_Your instructions_: Below are records; reproduce exactly the lines from the one that has "loss, 3: 0.1552 -> 0.1" through the one that has "loss, 9: 0.0428 -> 0.1", ends included, and nothing more.

_Records for processing_:
------------------------------------------------------------
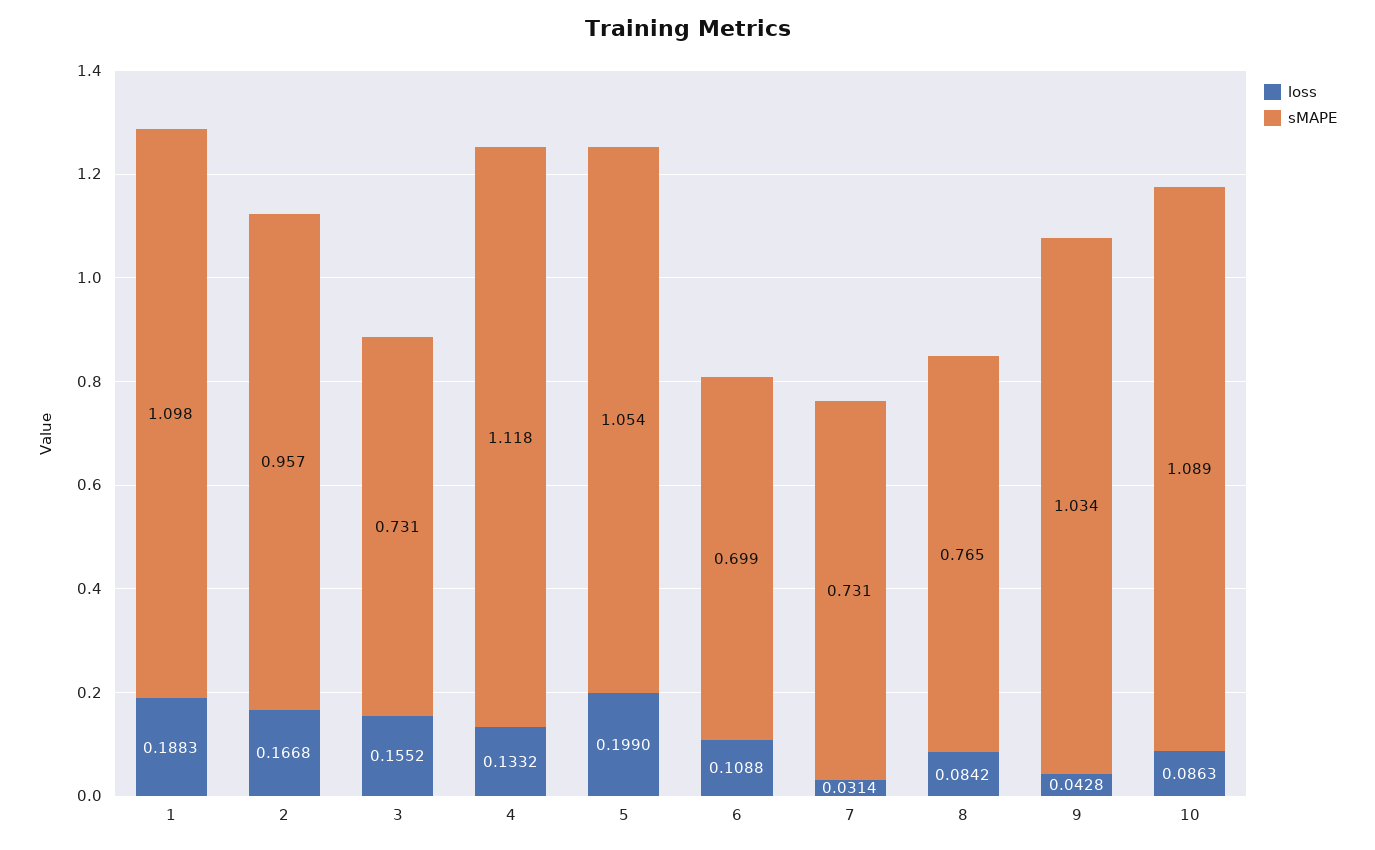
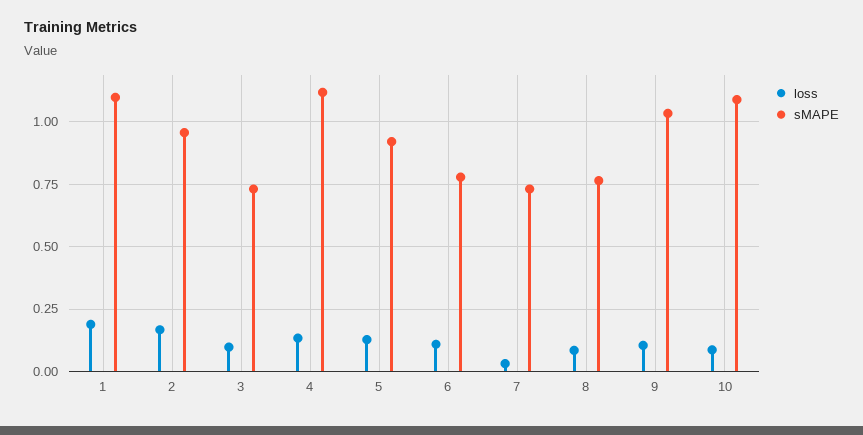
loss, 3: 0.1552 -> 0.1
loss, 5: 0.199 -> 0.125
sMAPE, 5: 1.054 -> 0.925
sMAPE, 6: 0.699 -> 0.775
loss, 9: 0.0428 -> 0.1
------------------------------------------------------------
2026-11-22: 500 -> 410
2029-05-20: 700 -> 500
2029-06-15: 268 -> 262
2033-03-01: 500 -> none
------------------------------------------------------------
_Task result_:
loss, 3: 0.1552 -> 0.1
loss, 5: 0.199 -> 0.125
sMAPE, 5: 1.054 -> 0.925
sMAPE, 6: 0.699 -> 0.775
loss, 9: 0.0428 -> 0.1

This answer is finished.